Bengkel DXer
Tanya : 1. Apakah nama Kustiyono, SWL RAFC 11 Kudus (di Jawa Pos, Jum'at Legi, 3 Mei 1991), yang memodifikasi hygain untuk FM itu juga pengurus IDXC Kudus, Jawa Tengah ? Jika ya, di manakah dia meletakkan booster FM tersebut, dekat radio atau antena ?
2. Saya punya gambar (lihat gambar). Pertanyaan saya :
(a). Apa maksud tanda VCC itu ?
(b). Apa maksud gambar B itu ?
(c). Regulator (skema) untuk booster penerima FM !!
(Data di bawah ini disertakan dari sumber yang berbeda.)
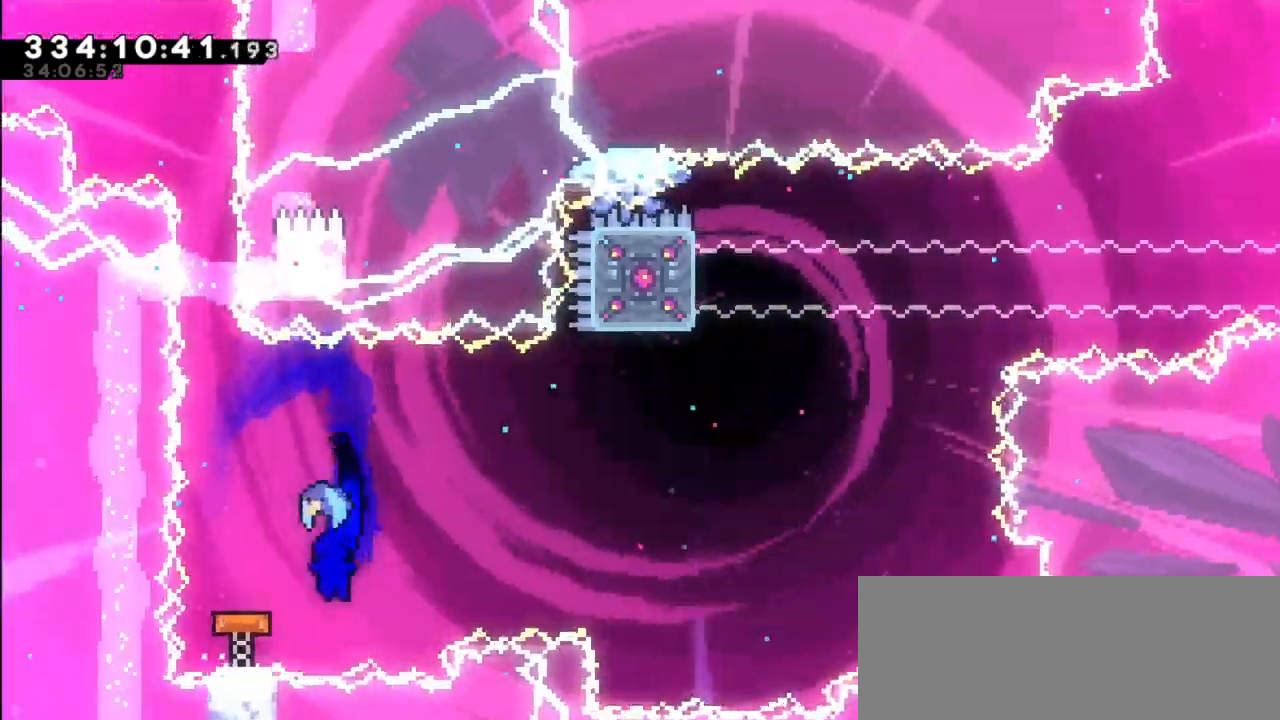
{"keys": [], "events": []}
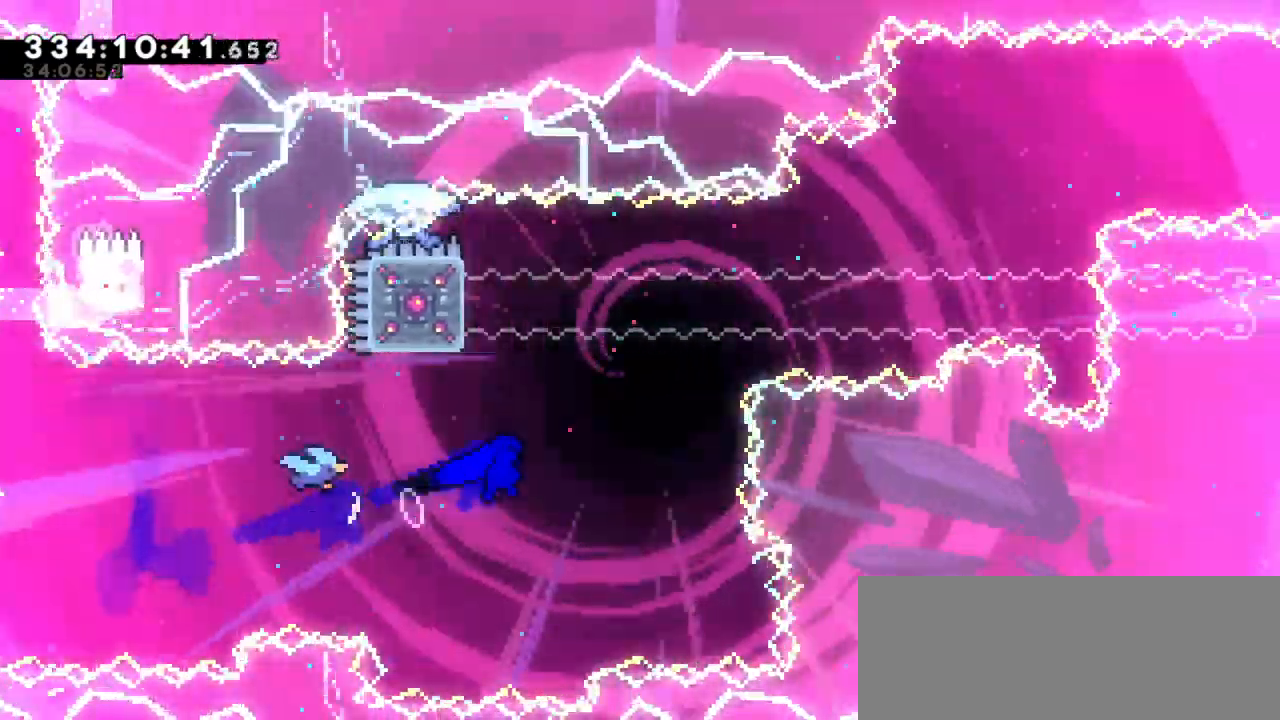
{"keys": ["jump2", "right"], "events": [[33, "dash", "down"], [33, "up", "down"], [266, "jump2", "down"], [283, "right", "down"], [333, "up", "up"], [350, "dash", "up"]]}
(d). Compo saya di bagian belakangnya terdapat tulisan DIN, dengan soketnya berbentuk lingkaran. Fungsinya apa ? Socket berbentuk lingkaran di pinggirnya ada lubang-lubangnya.
3. Setelah Bung Kadafi membaca hygain untuk FM stereo di atas, bagaimana seandainya ground plane bagian atas itu diturunkan berhimpitan dengan ground plane bagian bawah, dengan potongan aluminium 75 cm. Jadi jumlah ground plane ada delapan buah, seperti gambar di samping, apa tidak mengubah nilai SWR ?
4. Pemasangan Galaxy atau equalizer itu sebelum tone control atau setelah tone control, sebelum diumpan ke power amplifier ? Serta seandainya ditambah surround, diletakkan di mana ? Urutannya ?
5. Tape deck saya bagian belakang terdapat line in berupa soket, fungsinya untuk apa ? Sebab setelah saya coba atau umpan tuner radio, suara yang keluar jadi kecil sekali. Apakah untuk merekam ? (Amir Makhmud, IDXC-0182/INS, Malang, Jawa Timur)
Jawab : 1. Benar. Dekat radio.
2. (a). VCC untuk pengumpan
(b). Untuk penyambung antara booster dan tuner
(c). Untuk memperkuat sinyal yang diterima antena, sehingga bisa diterima seperti aslinya, sinyal yang lemah menjadi kuat
(d). Untuk menggabungkan dengan ampli yang lain.
3. Ada pengaruhnya, sebab fungsinya untuk ground plane.
4. Sebelum pemasangan tone control, di depan tone control. Urutannya : Head - Pre Ampli - Galaxy - Equalizer - Surround - Tone - Ampli.
5. Untuk menggabungkan antara rangkaian satu dengan rangkaian yang lain, bukan untuk merekam. Apa memasangnya terbalik ? Silakan koreksi terlebih dahulu, bila masih pelan-pelan, tambah resistor. (Ahmad Kadafi)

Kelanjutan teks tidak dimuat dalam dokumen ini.